The commercial will be submitted Friday for nationwide cable placement, according to a person with direct knowledge of the plans. The ad’s messages align with talking points circulating among some of Trump’s most staunch defenders on Capitol Hill. They will portray the indictment as a partisan plot by President Biden’s Justice Department.
These allies also intend to insinuate — without evidence — that the Justice Department timed this indictment to distract from the House Republicans’ investigation into Mr. Biden and his family’s business affairs.
As Trump prepares for his arraignment Tuesday afternoon at the federal courthouse in Miami, some of his closest allies are preparing a campaign to pressure his competitors in the Republican presidential nominating contest to rally behind him.
“Any ‘Republican’ running for president should suspend their campaign and go to Miami as a show of support,” tweeted Charlie Kirk, a young conservative activist close to Trump.
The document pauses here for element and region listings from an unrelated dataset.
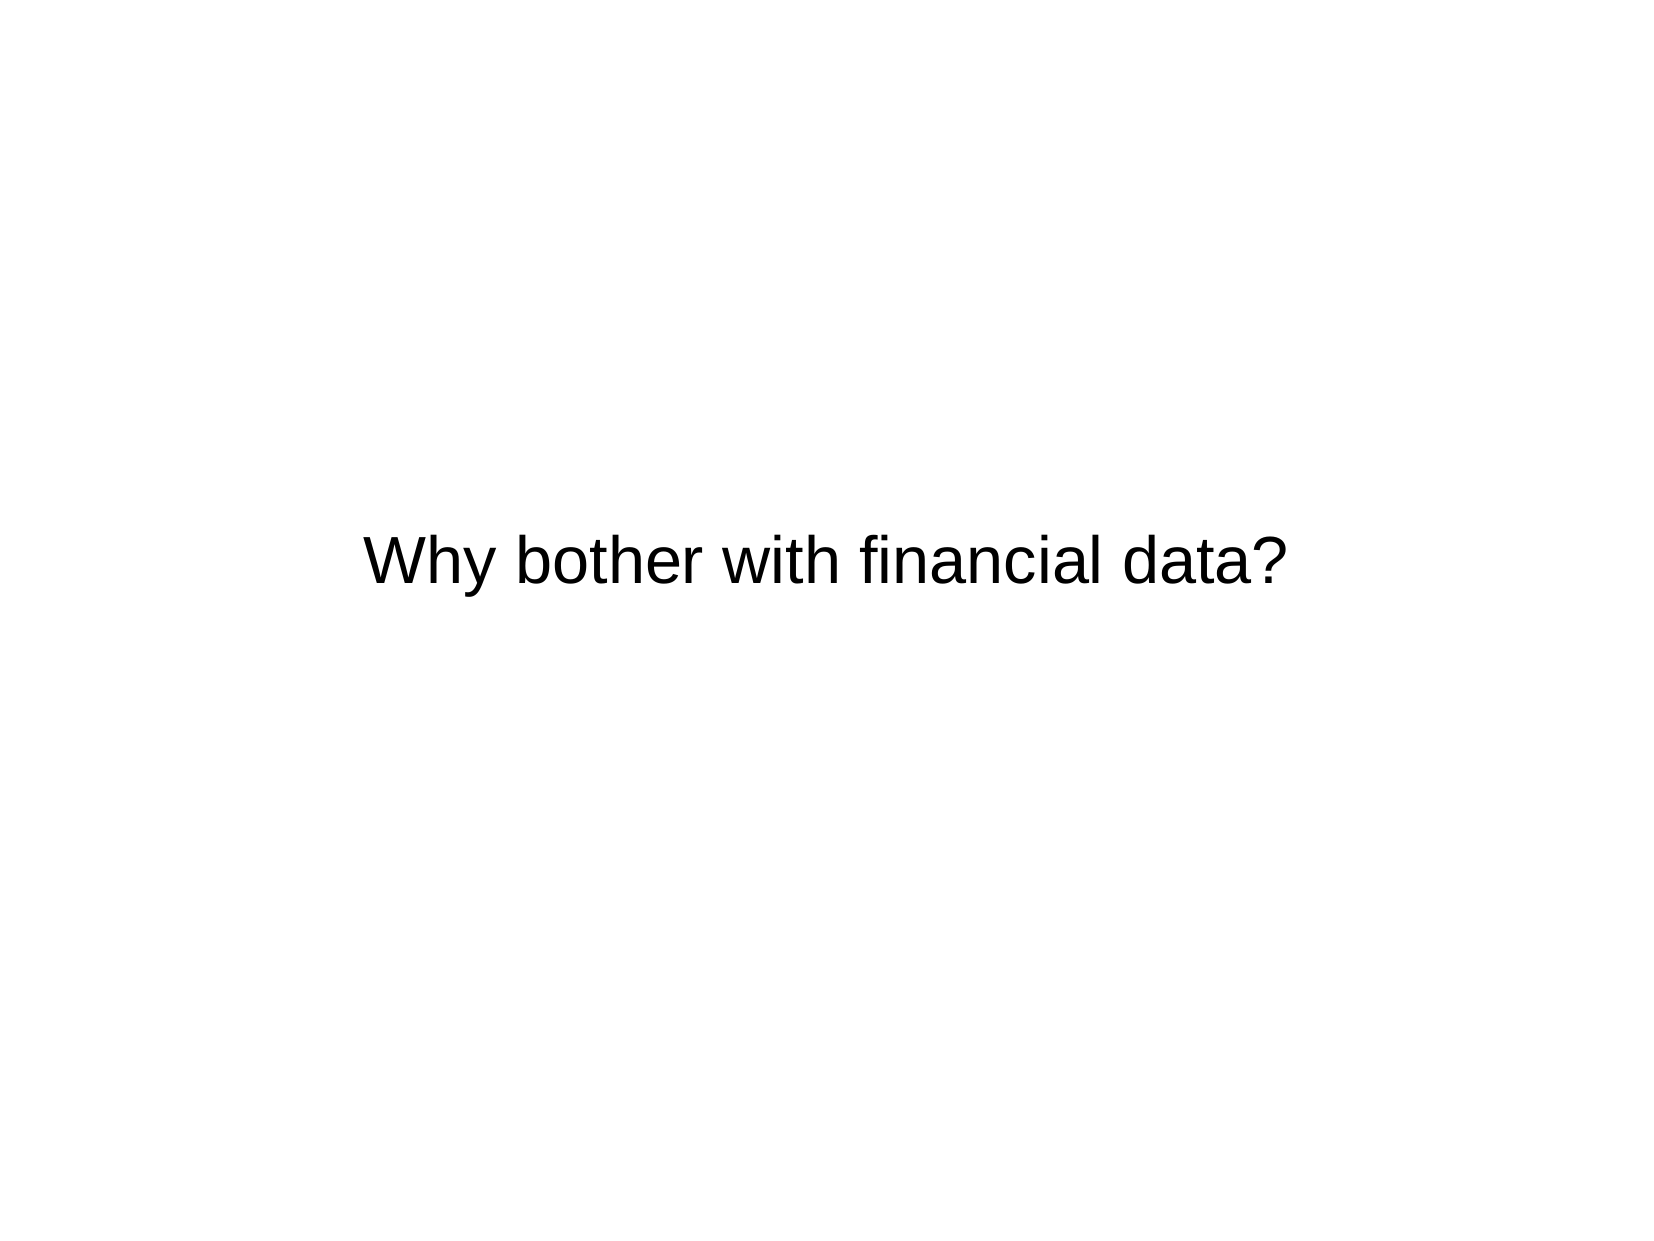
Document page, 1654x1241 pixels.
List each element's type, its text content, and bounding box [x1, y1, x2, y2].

subtitle Why bother with financial data? [82, 200, 1571, 921]
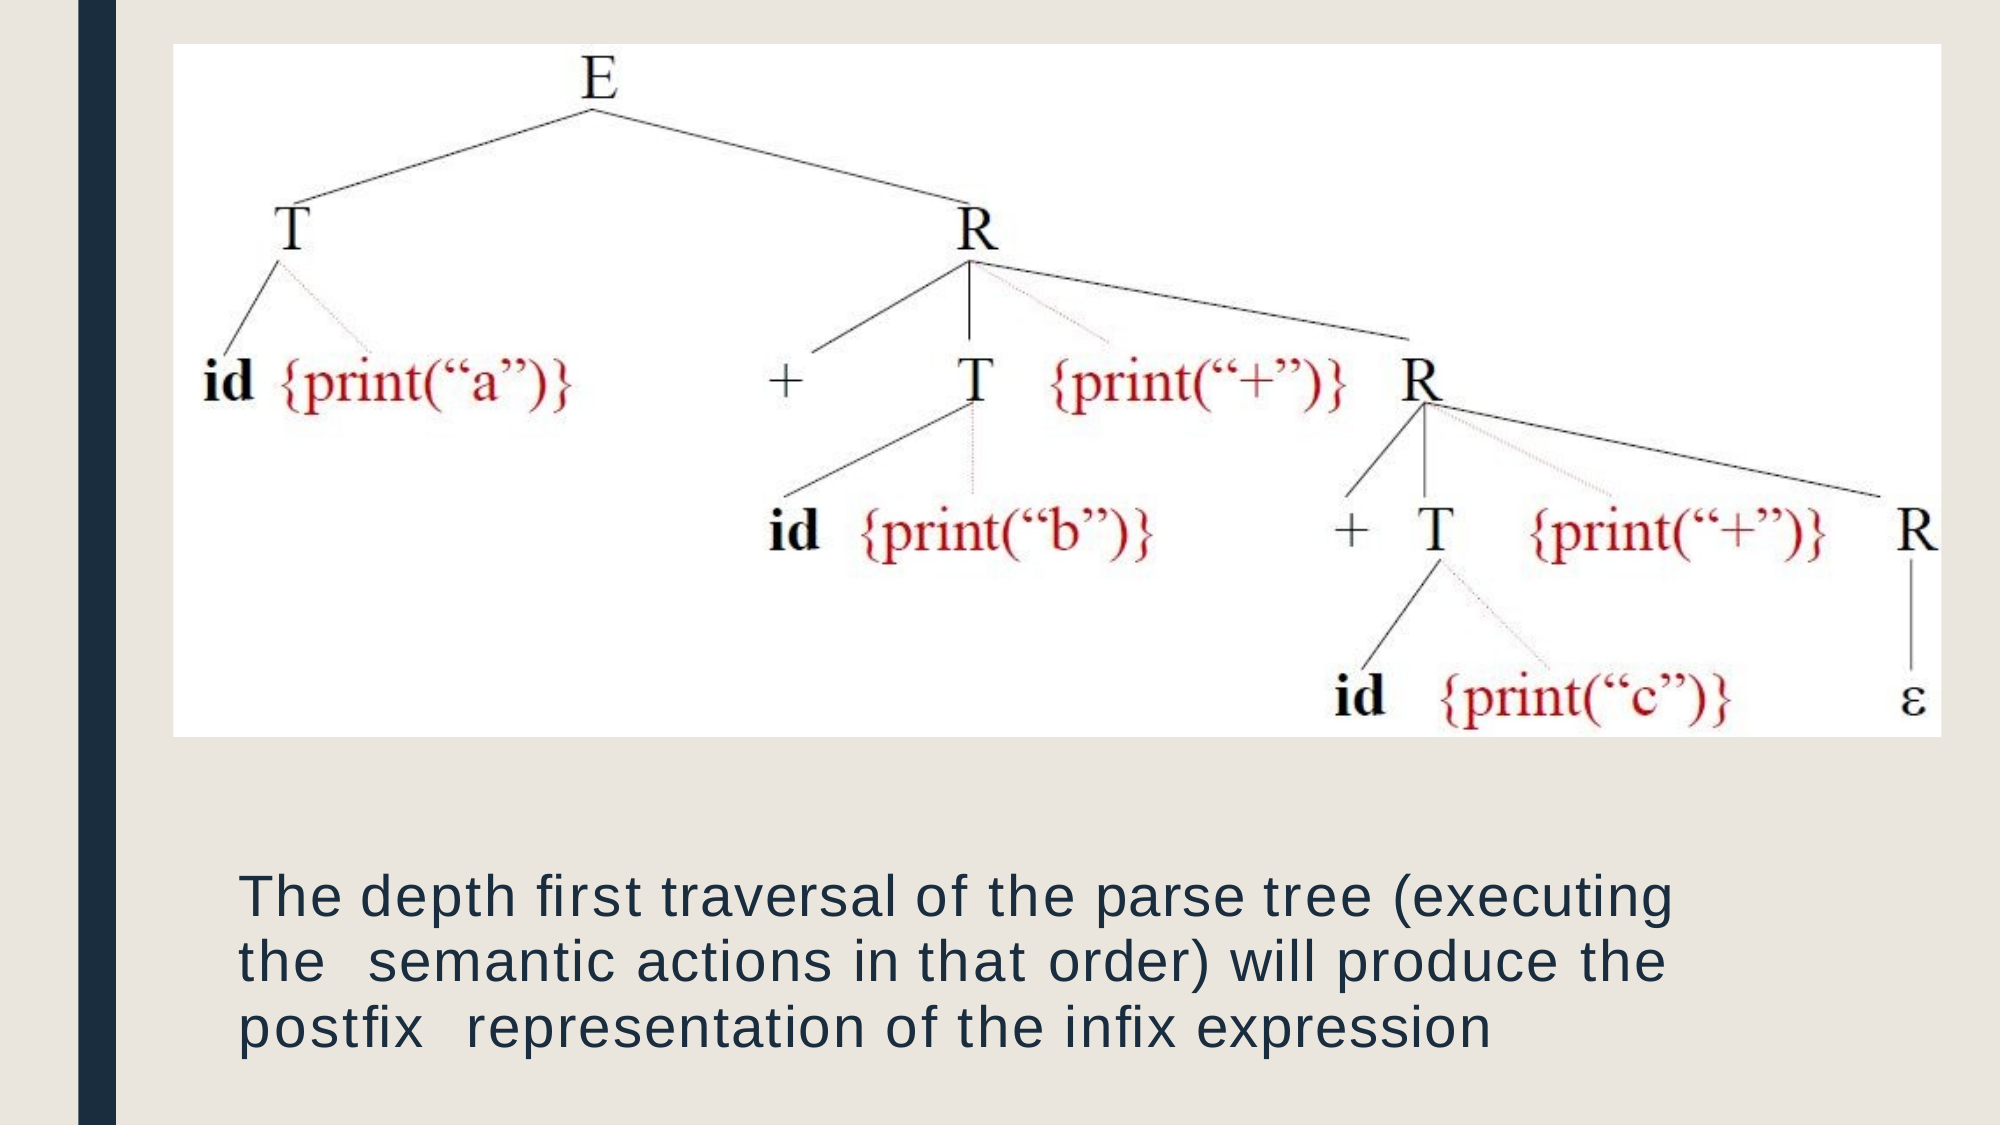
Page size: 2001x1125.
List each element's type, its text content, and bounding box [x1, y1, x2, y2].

text_box [173, 44, 1942, 737]
text_box The depth ﬁrst traversal of the parse tree (executing the semantic actions in that order) will produce the postﬁx representation of the inﬁx expression [236, 853, 1751, 1060]
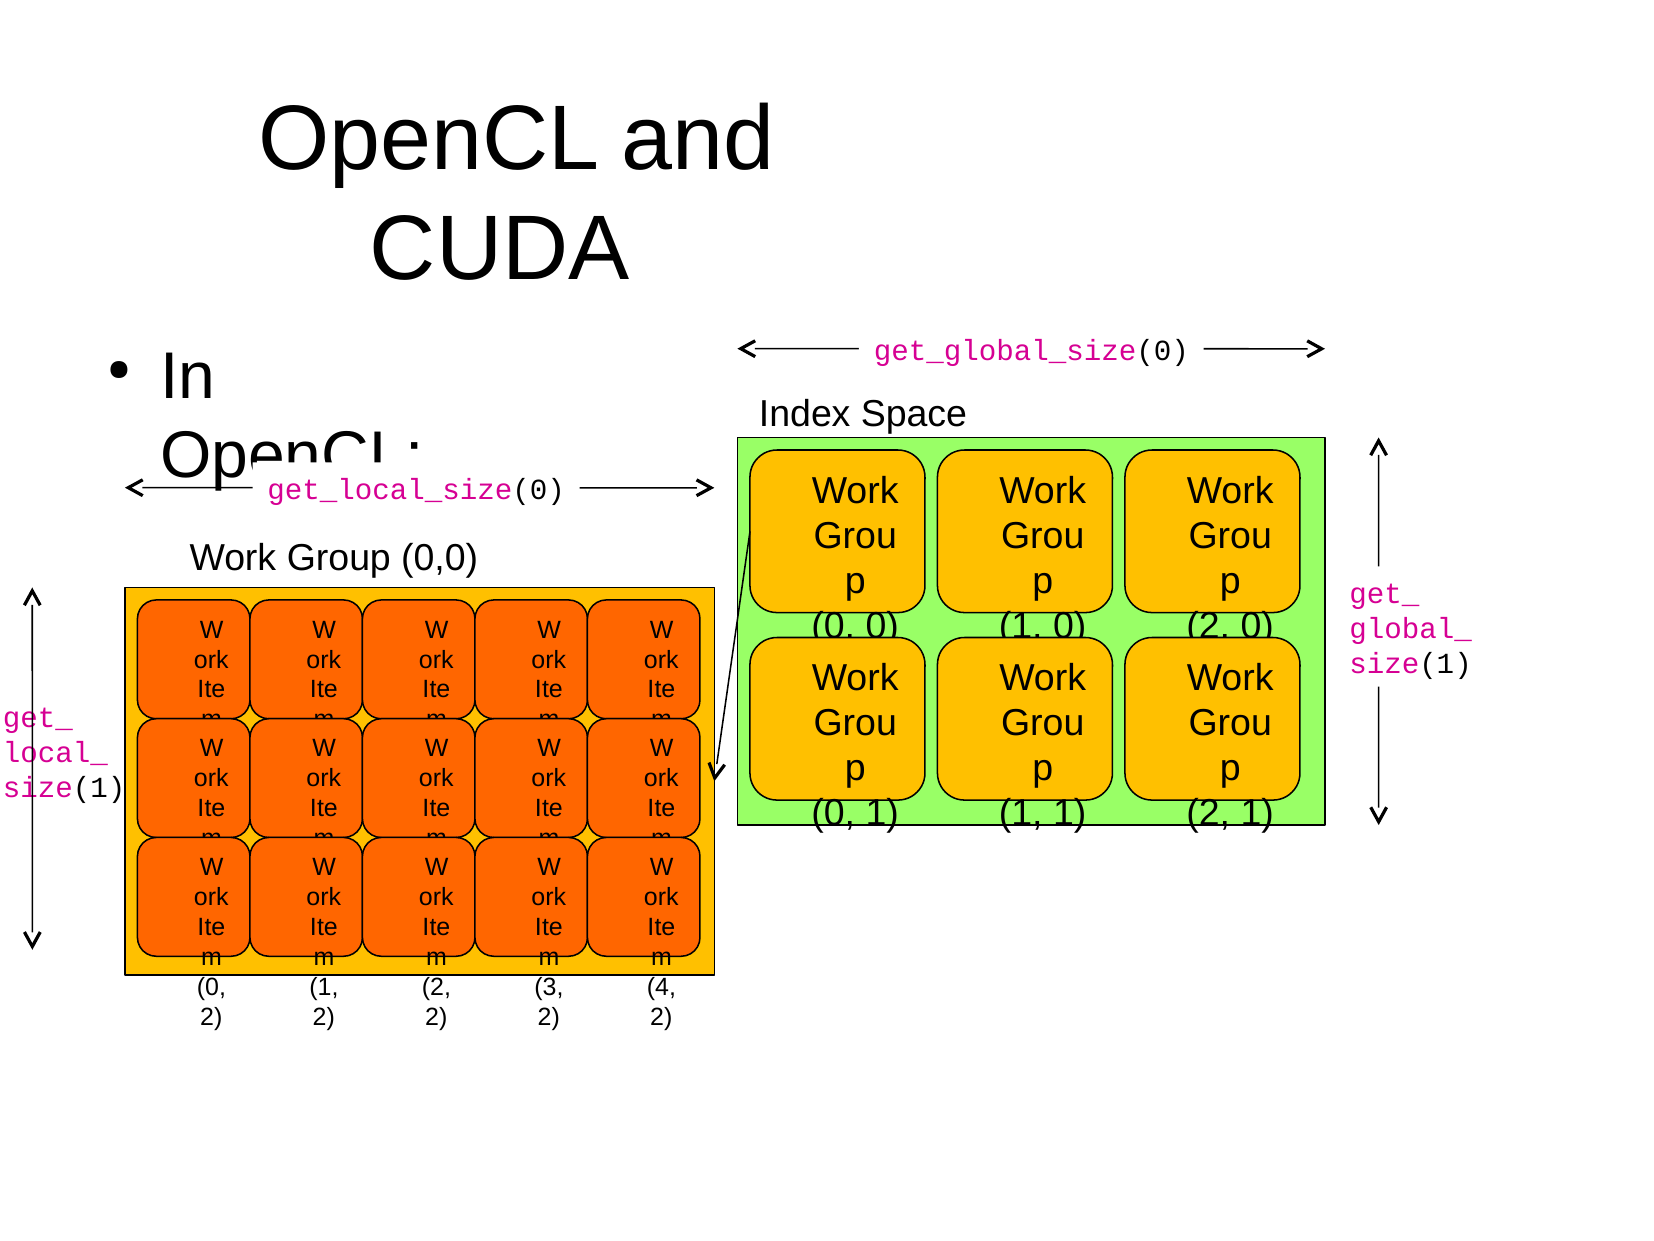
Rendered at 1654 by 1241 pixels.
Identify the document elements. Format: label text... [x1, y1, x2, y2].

text_box Work Item (1, 0) [249, 599, 362, 719]
text_box Work Item (2, 2) [362, 837, 475, 957]
text_box [1069, 613, 1080, 637]
text_box get_ global_ size(1) [1334, 566, 1487, 687]
text_box Work Item (0, 0) [137, 599, 250, 719]
list In OpenCL: [75, 324, 513, 442]
text_box get_ local_ size(1) [34, 691, 124, 812]
text_box Work Item (2, 1) [362, 718, 475, 837]
text_box Work Group (2, 0) [1124, 450, 1300, 613]
text_box Work Item (4, 1) [587, 718, 700, 837]
text_box Work Item (3, 2) [474, 837, 587, 957]
text_box [881, 613, 893, 637]
text_box [737, 437, 1325, 826]
text_box Work Group (1, 0) [937, 450, 1113, 613]
text_box Work Item (4, 0) [587, 599, 700, 719]
text_box [839, 613, 870, 637]
text_box [1192, 801, 1268, 826]
text_box [1245, 615, 1256, 636]
text_box Work Item (1, 1) [249, 718, 362, 837]
text_box [828, 615, 839, 636]
text_box get_local_size(0) [252, 462, 580, 513]
text_box Work Item (4, 2) [587, 837, 700, 957]
text_box [828, 802, 839, 823]
text_box [737, 551, 818, 826]
text_box Work Group (0,0) [139, 524, 494, 586]
text_box Work Item (3, 1) [474, 718, 587, 837]
text_box Work Group (2, 1) [1124, 637, 1300, 801]
text_box get_global_size(0) [858, 323, 1204, 374]
text_box [817, 613, 828, 637]
text_box [1058, 615, 1069, 636]
text_box [1004, 801, 1080, 826]
text_box Work Item (3, 0) [474, 599, 587, 719]
text_box [1204, 613, 1245, 637]
text_box Work Group (1, 1) [937, 637, 1113, 801]
text_box Work Group (0, 1) [749, 637, 925, 801]
text_box [1192, 613, 1213, 637]
text_box Work Item (2, 0) [362, 599, 475, 719]
text_box get_ local_ size(1) [0, 691, 31, 812]
text_box [1024, 613, 1058, 637]
text_box Work Group (0, 0) [749, 450, 925, 613]
text_box Work Item (0, 1) [137, 718, 250, 837]
text_box Work Item (1, 2) [249, 837, 362, 957]
text_box Index Space [708, 381, 982, 442]
text_box [124, 587, 715, 976]
text_box Work Item (0, 2) [137, 837, 250, 957]
title OpenCL and CUDA [74, 70, 925, 306]
text_box [1004, 613, 1020, 637]
text_box [817, 801, 893, 826]
text_box [1256, 613, 1268, 637]
text_box [870, 615, 881, 636]
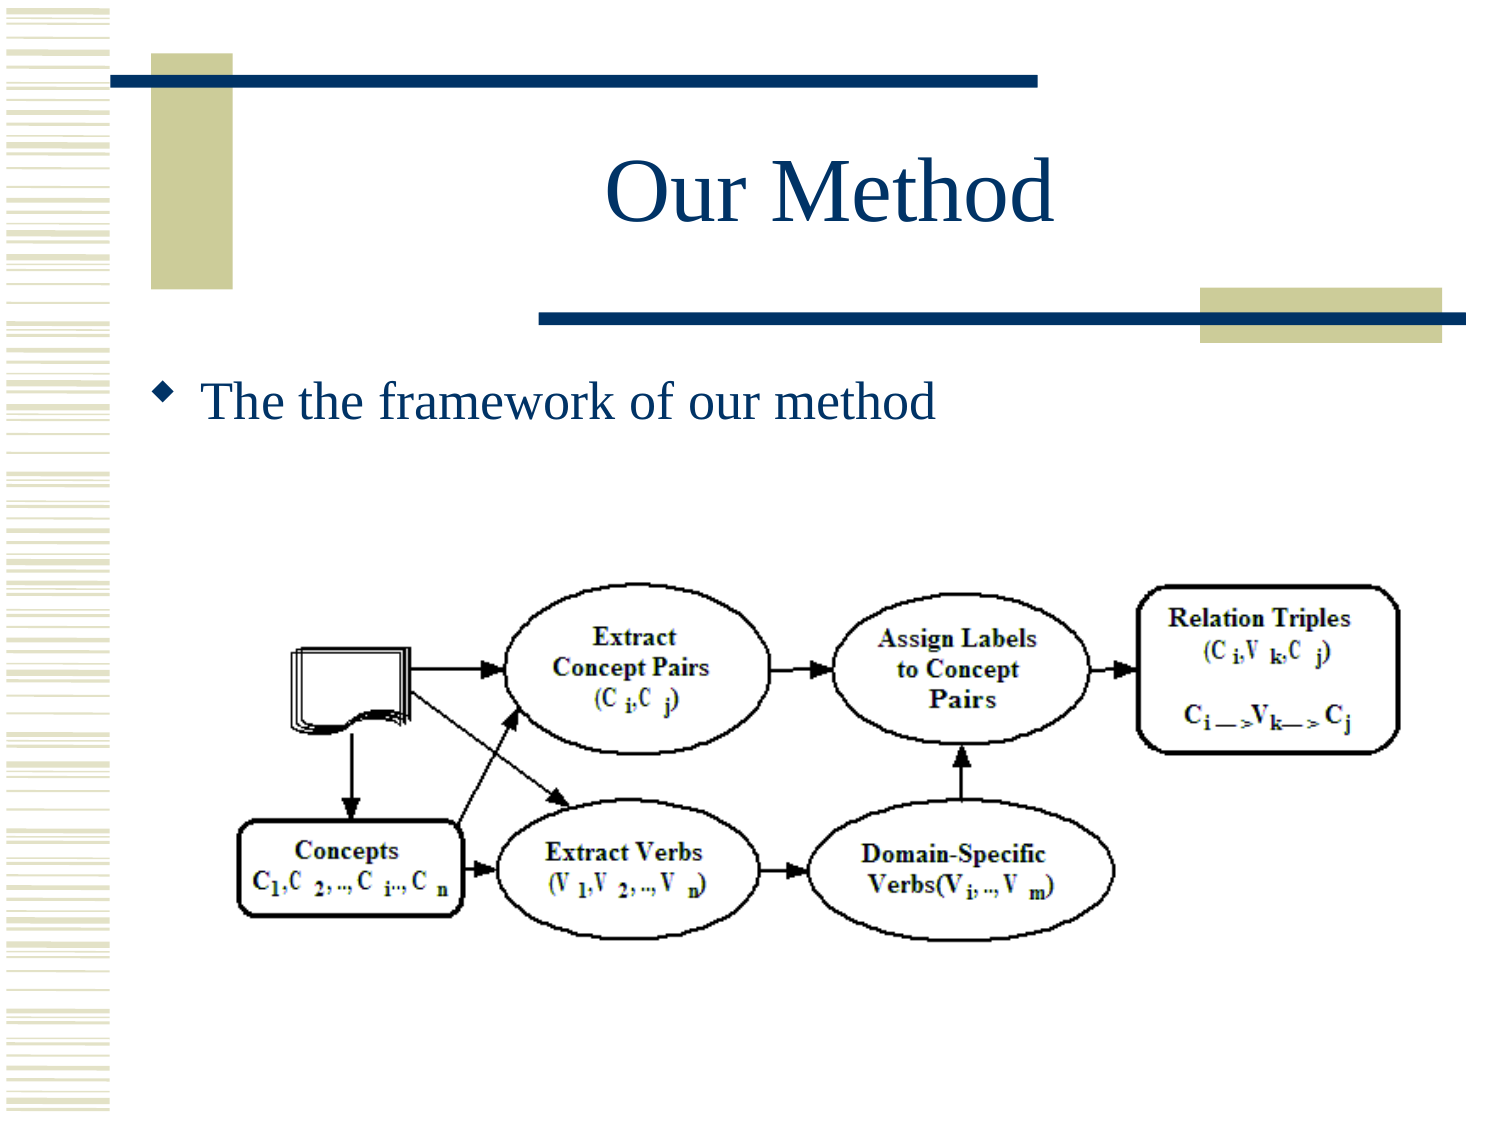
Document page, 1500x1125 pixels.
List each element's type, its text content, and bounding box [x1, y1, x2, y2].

list The the framework of our method [132, 363, 1439, 1000]
title Our Method [225, 99, 1436, 288]
picture [230, 576, 1406, 944]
“If you don’t,” Mr. Kirk added, “you’re part of the problem. Either we have an opposition party or we don’t.”
Staff from several rival campaigns had privately admitted they feared the indictment because it would take over the news cycle and deprive their candidates of media attention.
A senior adviser to one of Trump’s competitors in the Republican primary, who spoke on condition of anonymity, said GOP voters overwhelmingly believed any impeachment against Trump was a Democrat plot and they wanted to see all Republicans fight to get rid of the former president. to defend.
Because of this, most Republicans in 2024 are in the dire position of feeling that the only way they can appease their voters is to wholeheartedly defend Mr. Trump and pause their efforts to compare their data against his.
Mr Trump’s team ran the same pressure campaign the last time he was indicted, in New York – and it worked with great success.
In mid-March, the former president predicted his arrest was imminent, and his political operation and allies in the news media began publicly bullying Florida Governor Ron DeSantis into defending Mr. Trump, which he eventually did.
This time Mr. DeSantis attacked the prosecutors, but he also did not defend Mr. Trump. Without promising Mr Trump a pardon, if another candidate, Vivek Ramaswamy, didMr. DeSantis stated on Twitter, “The DeSantis administration will be accountable to the DOJ, excise political bias, and end armaments once and for all.”
There were other, more eccentric parallels to the first indictment against Trump on Thursday night.
About 90 minutes after learning of his latest ordeal, Mr. Trump — who played disc jockey on his club patio at Mar-a-Lago after his April indictment — headed to the main house in Bedminster for alfresco dining.
Donning a red Make America Great Again cap, he again performed as a DJ, according to a person there, and used an iPad to spin some of his favorites: Elvis, the opera singer Pavarotti and his idol in showmanship, James Brown.